The problem:
Transcribe the full listing without changing a word, and omit its pictures.

*** Block opens ***

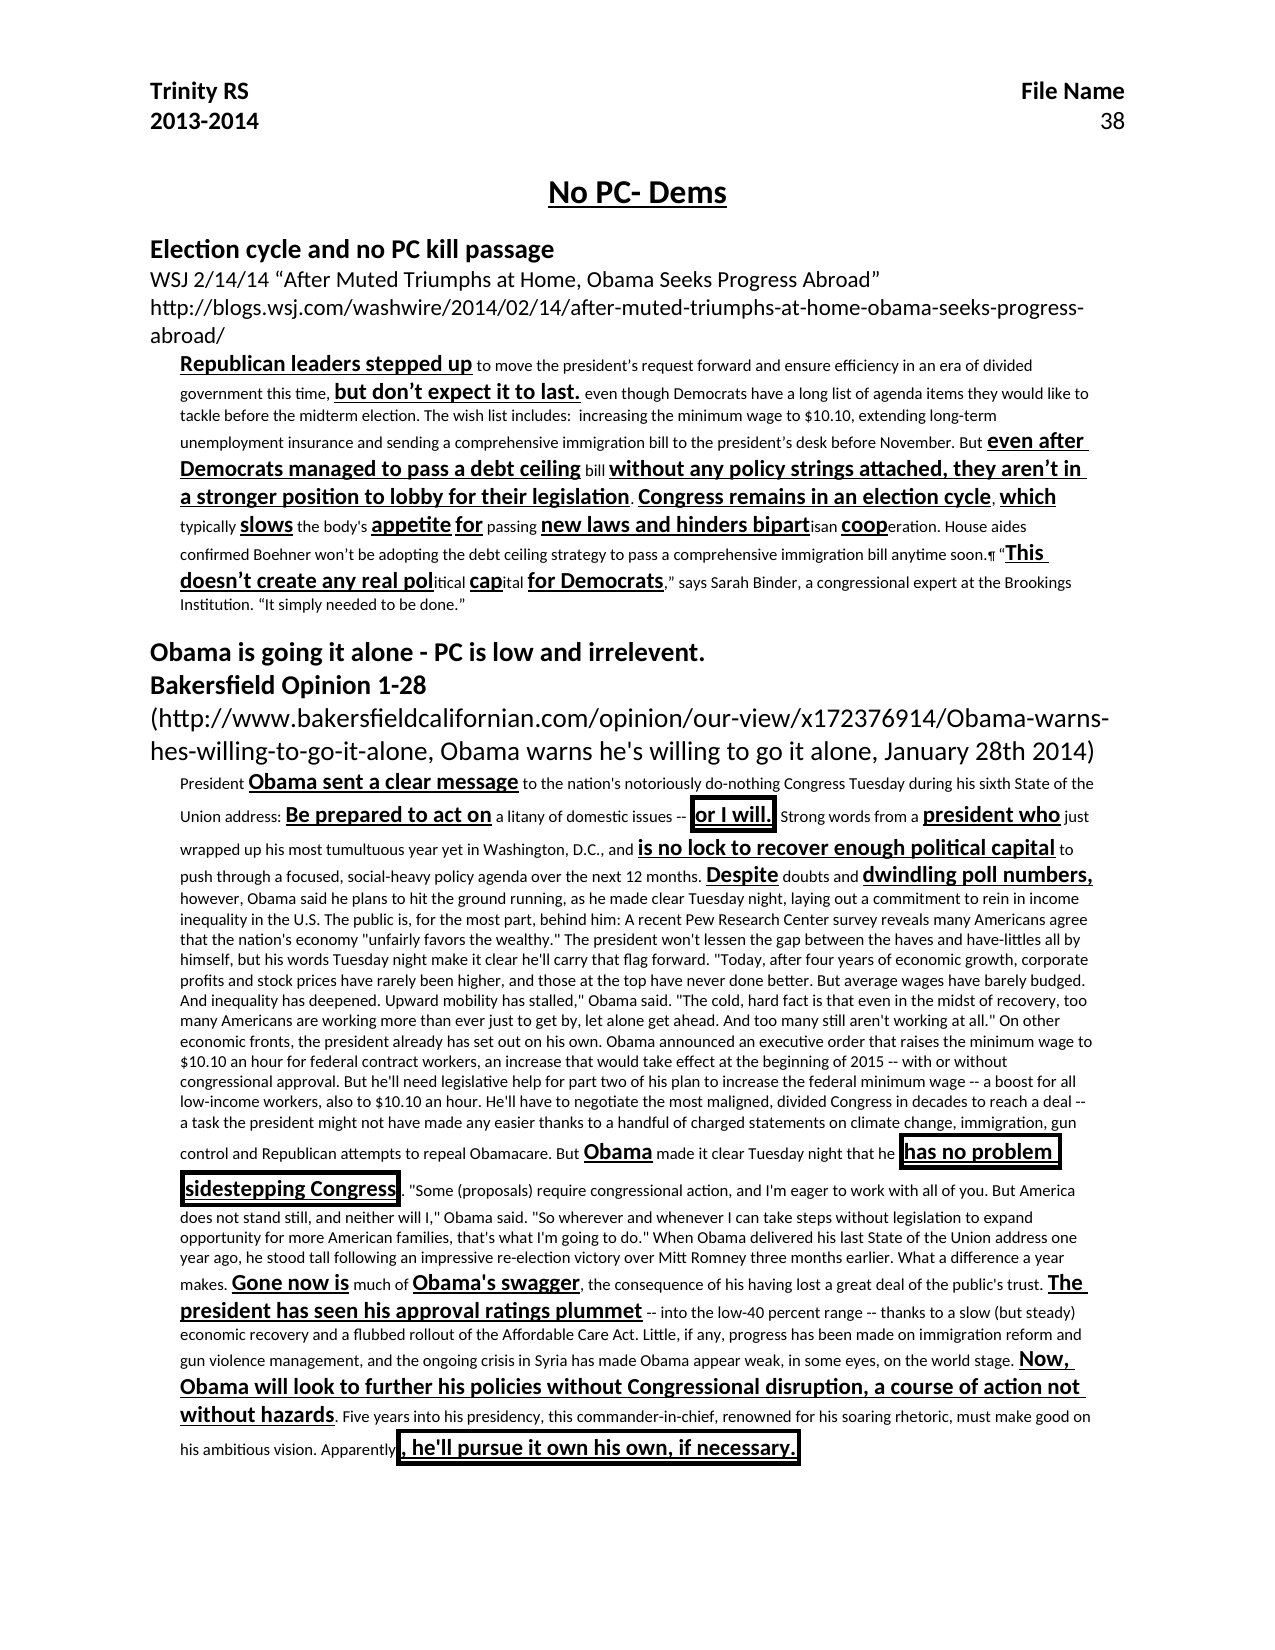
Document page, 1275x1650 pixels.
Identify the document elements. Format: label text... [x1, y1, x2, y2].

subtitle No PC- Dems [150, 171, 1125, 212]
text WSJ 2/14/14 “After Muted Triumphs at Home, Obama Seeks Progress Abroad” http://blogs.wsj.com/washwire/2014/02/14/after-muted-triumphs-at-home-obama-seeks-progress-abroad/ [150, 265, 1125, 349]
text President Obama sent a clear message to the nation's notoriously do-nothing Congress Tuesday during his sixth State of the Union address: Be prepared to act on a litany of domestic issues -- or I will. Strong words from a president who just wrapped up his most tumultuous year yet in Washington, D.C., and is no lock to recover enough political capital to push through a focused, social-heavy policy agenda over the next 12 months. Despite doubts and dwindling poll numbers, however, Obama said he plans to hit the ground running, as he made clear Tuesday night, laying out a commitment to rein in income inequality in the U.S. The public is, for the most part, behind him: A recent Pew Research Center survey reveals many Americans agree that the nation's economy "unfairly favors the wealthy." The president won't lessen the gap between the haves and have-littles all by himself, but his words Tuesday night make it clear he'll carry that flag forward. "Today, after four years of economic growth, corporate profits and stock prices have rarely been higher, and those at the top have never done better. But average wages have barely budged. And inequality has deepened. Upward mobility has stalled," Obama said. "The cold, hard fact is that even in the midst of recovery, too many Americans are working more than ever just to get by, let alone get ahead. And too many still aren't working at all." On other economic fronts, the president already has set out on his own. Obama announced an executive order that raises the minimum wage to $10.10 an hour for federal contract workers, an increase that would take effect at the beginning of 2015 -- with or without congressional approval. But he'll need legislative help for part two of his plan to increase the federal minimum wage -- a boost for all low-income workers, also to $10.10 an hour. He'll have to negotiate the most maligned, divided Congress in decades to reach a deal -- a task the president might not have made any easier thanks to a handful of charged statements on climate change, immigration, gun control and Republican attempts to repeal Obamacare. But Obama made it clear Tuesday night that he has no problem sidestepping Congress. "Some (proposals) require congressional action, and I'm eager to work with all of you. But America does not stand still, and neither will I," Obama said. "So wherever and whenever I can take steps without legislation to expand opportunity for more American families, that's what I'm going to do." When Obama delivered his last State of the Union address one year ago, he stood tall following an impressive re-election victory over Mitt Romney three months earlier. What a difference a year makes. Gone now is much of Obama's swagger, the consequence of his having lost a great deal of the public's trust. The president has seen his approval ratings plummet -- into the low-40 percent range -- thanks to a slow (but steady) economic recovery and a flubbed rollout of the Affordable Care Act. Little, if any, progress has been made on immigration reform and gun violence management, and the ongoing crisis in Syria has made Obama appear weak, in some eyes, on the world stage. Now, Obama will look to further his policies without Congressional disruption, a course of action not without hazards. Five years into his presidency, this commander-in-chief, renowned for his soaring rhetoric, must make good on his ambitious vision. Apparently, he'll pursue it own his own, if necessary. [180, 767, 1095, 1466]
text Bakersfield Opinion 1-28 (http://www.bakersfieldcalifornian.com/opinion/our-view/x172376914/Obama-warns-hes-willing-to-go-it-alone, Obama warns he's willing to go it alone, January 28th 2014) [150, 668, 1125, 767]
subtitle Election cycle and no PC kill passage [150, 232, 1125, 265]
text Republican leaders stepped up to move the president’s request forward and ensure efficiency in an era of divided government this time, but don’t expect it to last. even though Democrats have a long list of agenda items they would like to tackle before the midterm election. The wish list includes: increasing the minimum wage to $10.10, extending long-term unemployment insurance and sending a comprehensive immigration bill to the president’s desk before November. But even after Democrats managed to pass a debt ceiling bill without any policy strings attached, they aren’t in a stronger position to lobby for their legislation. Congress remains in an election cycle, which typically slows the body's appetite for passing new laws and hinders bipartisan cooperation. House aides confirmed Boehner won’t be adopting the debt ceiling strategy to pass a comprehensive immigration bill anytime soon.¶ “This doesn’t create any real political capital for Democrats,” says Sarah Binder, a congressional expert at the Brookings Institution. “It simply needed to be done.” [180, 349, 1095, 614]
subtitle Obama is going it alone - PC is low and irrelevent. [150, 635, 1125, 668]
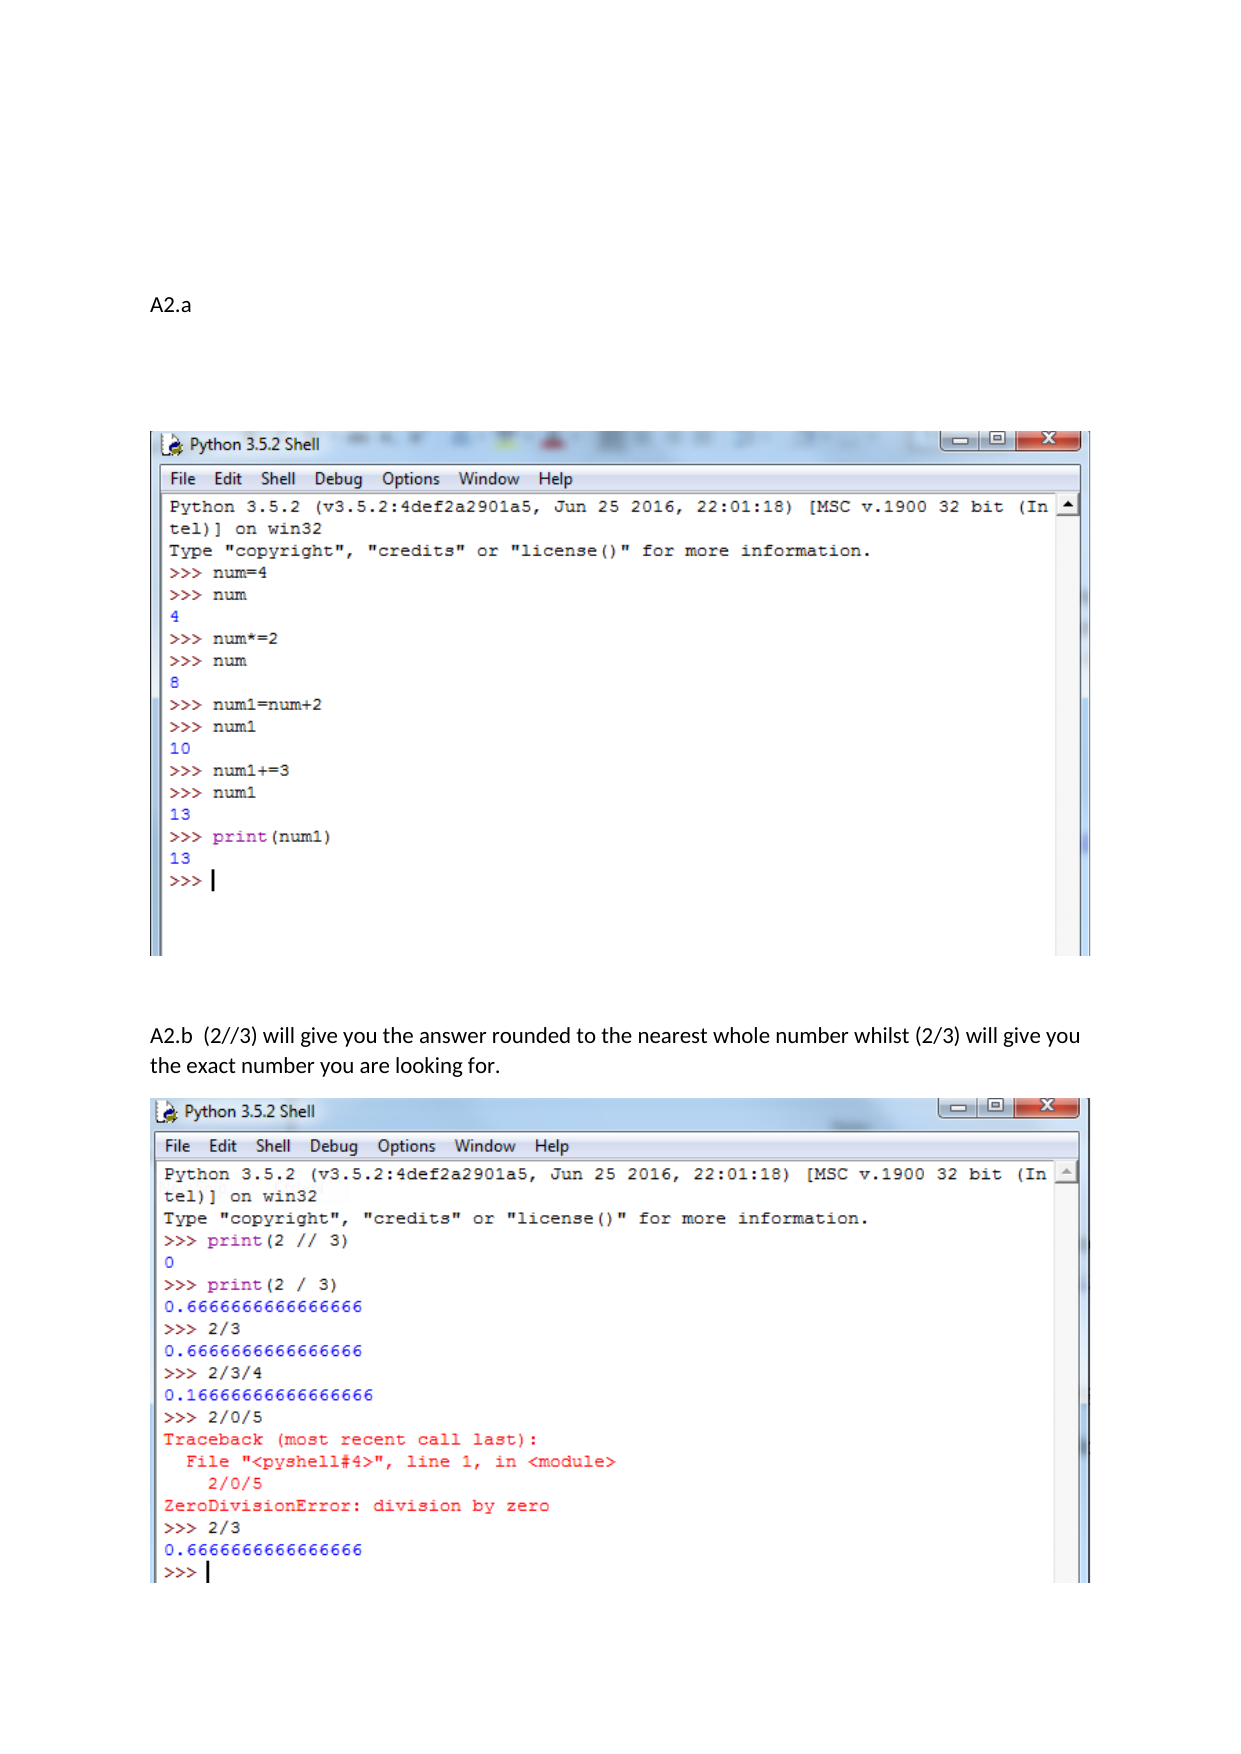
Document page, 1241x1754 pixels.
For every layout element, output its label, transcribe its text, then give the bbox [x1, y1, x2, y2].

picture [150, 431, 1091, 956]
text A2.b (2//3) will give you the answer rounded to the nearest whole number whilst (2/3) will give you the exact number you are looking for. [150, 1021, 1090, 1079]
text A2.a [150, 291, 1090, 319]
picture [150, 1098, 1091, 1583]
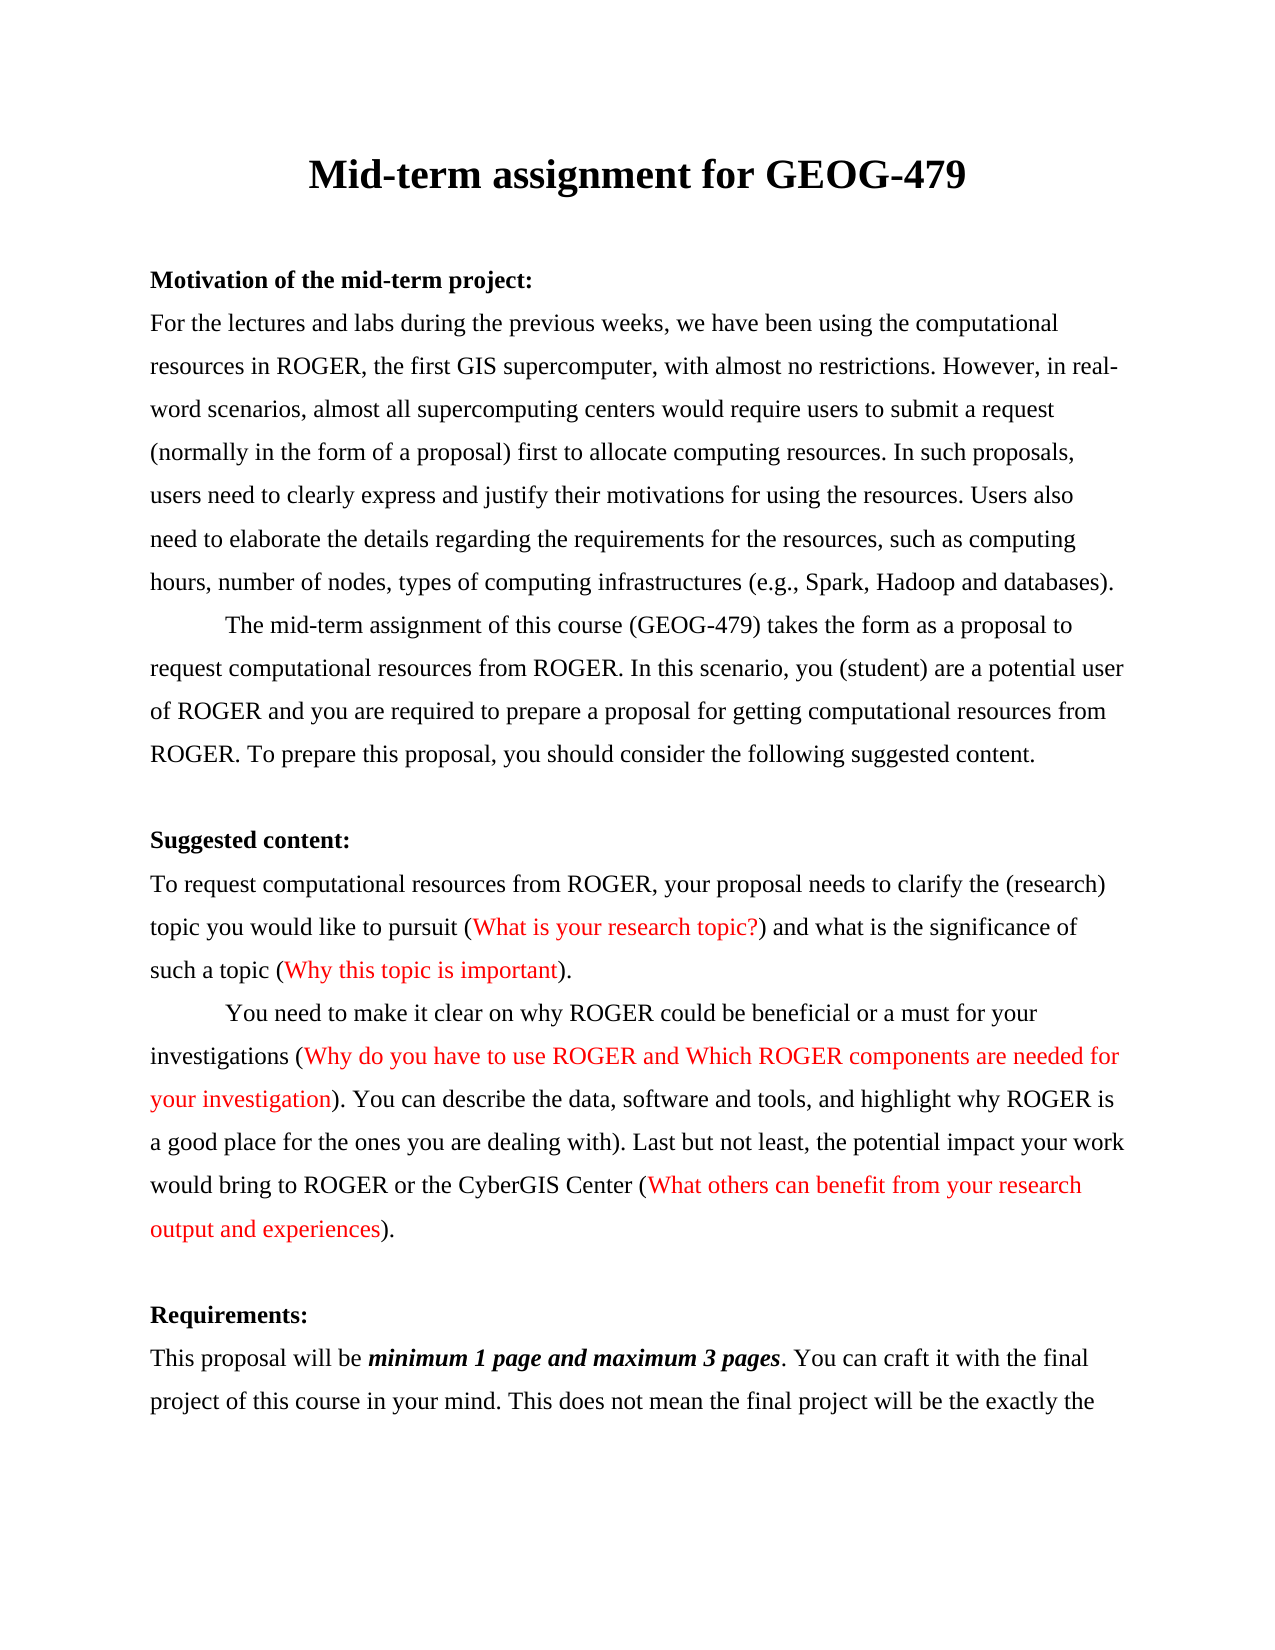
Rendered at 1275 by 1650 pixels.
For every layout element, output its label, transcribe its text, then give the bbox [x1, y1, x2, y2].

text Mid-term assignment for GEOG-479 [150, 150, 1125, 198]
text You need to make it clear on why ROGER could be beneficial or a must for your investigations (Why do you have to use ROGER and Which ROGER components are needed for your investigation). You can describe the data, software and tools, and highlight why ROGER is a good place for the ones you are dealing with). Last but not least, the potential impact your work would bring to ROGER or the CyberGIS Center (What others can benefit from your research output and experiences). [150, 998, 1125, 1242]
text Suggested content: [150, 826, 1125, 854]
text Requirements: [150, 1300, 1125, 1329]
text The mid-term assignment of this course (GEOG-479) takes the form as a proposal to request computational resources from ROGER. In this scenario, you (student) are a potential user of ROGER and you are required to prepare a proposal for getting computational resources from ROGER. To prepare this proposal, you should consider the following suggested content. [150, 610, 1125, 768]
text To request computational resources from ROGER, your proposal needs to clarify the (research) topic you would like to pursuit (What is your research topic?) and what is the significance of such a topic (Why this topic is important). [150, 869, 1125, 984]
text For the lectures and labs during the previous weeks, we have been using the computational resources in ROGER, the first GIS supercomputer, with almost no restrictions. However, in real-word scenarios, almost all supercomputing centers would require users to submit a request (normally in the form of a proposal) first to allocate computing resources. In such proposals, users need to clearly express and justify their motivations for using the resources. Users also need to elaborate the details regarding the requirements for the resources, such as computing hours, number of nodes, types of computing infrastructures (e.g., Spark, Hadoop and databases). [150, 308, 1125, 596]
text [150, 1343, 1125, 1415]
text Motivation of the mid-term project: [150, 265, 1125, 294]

*** Block closes ***

Response to this task:
Document page, 1275x1650 pixels.
Identify the document elements. Format: label text... [x1, y1, x2, y2].

subtitle No PC- Dems [150, 171, 1125, 212]
text WSJ 2/14/14 “After Muted Triumphs at Home, Obama Seeks Progress Abroad” http://blogs.wsj.com/washwire/2014/02/14/after-muted-triumphs-at-home-obama-seeks-progress-abroad/ [150, 265, 1125, 349]
text President Obama sent a clear message to the nation's notoriously do-nothing Congress Tuesday during his sixth State of the Union address: Be prepared to act on a litany of domestic issues -- or I will. Strong words from a president who just wrapped up his most tumultuous year yet in Washington, D.C., and is no lock to recover enough political capital to push through a focused, social-heavy policy agenda over the next 12 months. Despite doubts and dwindling poll numbers, however, Obama said he plans to hit the ground running, as he made clear Tuesday night, laying out a commitment to rein in income inequality in the U.S. The public is, for the most part, behind him: A recent Pew Research Center survey reveals many Americans agree that the nation's economy "unfairly favors the wealthy." The president won't lessen the gap between the haves and have-littles all by himself, but his words Tuesday night make it clear he'll carry that flag forward. "Today, after four years of economic growth, corporate profits and stock prices have rarely been higher, and those at the top have never done better. But average wages have barely budged. And inequality has deepened. Upward mobility has stalled," Obama said. "The cold, hard fact is that even in the midst of recovery, too many Americans are working more than ever just to get by, let alone get ahead. And too many still aren't working at all." On other economic fronts, the president already has set out on his own. Obama announced an executive order that raises the minimum wage to $10.10 an hour for federal contract workers, an increase that would take effect at the beginning of 2015 -- with or without congressional approval. But he'll need legislative help for part two of his plan to increase the federal minimum wage -- a boost for all low-income workers, also to $10.10 an hour. He'll have to negotiate the most maligned, divided Congress in decades to reach a deal -- a task the president might not have made any easier thanks to a handful of charged statements on climate change, immigration, gun control and Republican attempts to repeal Obamacare. But Obama made it clear Tuesday night that he has no problem sidestepping Congress. "Some (proposals) require congressional action, and I'm eager to work with all of you. But America does not stand still, and neither will I," Obama said. "So wherever and whenever I can take steps without legislation to expand opportunity for more American families, that's what I'm going to do." When Obama delivered his last State of the Union address one year ago, he stood tall following an impressive re-election victory over Mitt Romney three months earlier. What a difference a year makes. Gone now is much of Obama's swagger, the consequence of his having lost a great deal of the public's trust. The president has seen his approval ratings plummet -- into the low-40 percent range -- thanks to a slow (but steady) economic recovery and a flubbed rollout of the Affordable Care Act. Little, if any, progress has been made on immigration reform and gun violence management, and the ongoing crisis in Syria has made Obama appear weak, in some eyes, on the world stage. Now, Obama will look to further his policies without Congressional disruption, a course of action not without hazards. Five years into his presidency, this commander-in-chief, renowned for his soaring rhetoric, must make good on his ambitious vision. Apparently, he'll pursue it own his own, if necessary. [180, 767, 1095, 1466]
text Bakersfield Opinion 1-28 (http://www.bakersfieldcalifornian.com/opinion/our-view/x172376914/Obama-warns-hes-willing-to-go-it-alone, Obama warns he's willing to go it alone, January 28th 2014) [150, 668, 1125, 767]
subtitle Election cycle and no PC kill passage [150, 232, 1125, 265]
text Republican leaders stepped up to move the president’s request forward and ensure efficiency in an era of divided government this time, but don’t expect it to last. even though Democrats have a long list of agenda items they would like to tackle before the midterm election. The wish list includes: increasing the minimum wage to $10.10, extending long-term unemployment insurance and sending a comprehensive immigration bill to the president’s desk before November. But even after Democrats managed to pass a debt ceiling bill without any policy strings attached, they aren’t in a stronger position to lobby for their legislation. Congress remains in an election cycle, which typically slows the body's appetite for passing new laws and hinders bipartisan cooperation. House aides confirmed Boehner won’t be adopting the debt ceiling strategy to pass a comprehensive immigration bill anytime soon.¶ “This doesn’t create any real political capital for Democrats,” says Sarah Binder, a congressional expert at the Brookings Institution. “It simply needed to be done.” [180, 349, 1095, 614]
subtitle Obama is going it alone - PC is low and irrelevent. [150, 635, 1125, 668]
Document page, 1241x1754 pixels.
For every layout element, output its label, transcribe its text, then give the bbox [x1, y1, x2, y2].

picture [150, 431, 1091, 956]
text A2.b (2//3) will give you the answer rounded to the nearest whole number whilst (2/3) will give you the exact number you are looking for. [150, 1021, 1090, 1079]
text A2.a [150, 291, 1090, 319]
picture [150, 1098, 1091, 1583]
Rendered at 1275 by 1650 pixels.
For every layout element, output its label, transcribe its text, then give the bbox [x1, y1, x2, y2].

text Mid-term assignment for GEOG-479 [150, 150, 1125, 198]
text You need to make it clear on why ROGER could be beneficial or a must for your investigations (Why do you have to use ROGER and Which ROGER components are needed for your investigation). You can describe the data, software and tools, and highlight why ROGER is a good place for the ones you are dealing with). Last but not least, the potential impact your work would bring to ROGER or the CyberGIS Center (What others can benefit from your research output and experiences). [150, 998, 1125, 1242]
text Suggested content: [150, 826, 1125, 854]
text Requirements: [150, 1300, 1125, 1329]
text The mid-term assignment of this course (GEOG-479) takes the form as a proposal to request computational resources from ROGER. In this scenario, you (student) are a potential user of ROGER and you are required to prepare a proposal for getting computational resources from ROGER. To prepare this proposal, you should consider the following suggested content. [150, 610, 1125, 768]
text To request computational resources from ROGER, your proposal needs to clarify the (research) topic you would like to pursuit (What is your research topic?) and what is the significance of such a topic (Why this topic is important). [150, 869, 1125, 984]
text For the lectures and labs during the previous weeks, we have been using the computational resources in ROGER, the first GIS supercomputer, with almost no restrictions. However, in real-word scenarios, almost all supercomputing centers would require users to submit a request (normally in the form of a proposal) first to allocate computing resources. In such proposals, users need to clearly express and justify their motivations for using the resources. Users also need to elaborate the details regarding the requirements for the resources, such as computing hours, number of nodes, types of computing infrastructures (e.g., Spark, Hadoop and databases). [150, 308, 1125, 596]
text [150, 1343, 1125, 1415]
text Motivation of the mid-term project: [150, 265, 1125, 294]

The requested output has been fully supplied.